### How to complete this task
Select the lines below containing the word "left".

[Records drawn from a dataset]
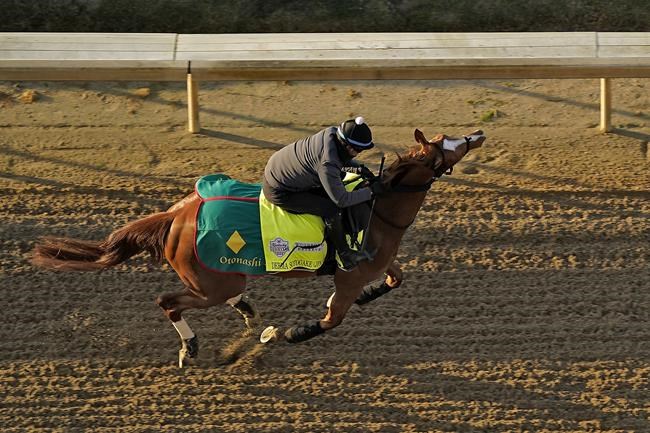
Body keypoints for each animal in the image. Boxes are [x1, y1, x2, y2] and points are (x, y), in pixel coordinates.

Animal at [32, 128, 486, 367]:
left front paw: (370, 296)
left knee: (229, 294)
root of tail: (176, 216)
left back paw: (249, 314)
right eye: (445, 146)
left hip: (220, 277)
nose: (477, 134)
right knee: (169, 302)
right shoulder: (348, 276)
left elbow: (395, 278)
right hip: (209, 284)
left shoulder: (377, 264)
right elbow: (330, 319)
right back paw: (191, 347)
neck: (377, 211)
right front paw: (290, 333)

### Answer to this exercise
left front paw: (370, 296)
left knee: (229, 294)
left back paw: (249, 314)
left hip: (220, 277)
left elbow: (395, 278)
left shoulder: (377, 264)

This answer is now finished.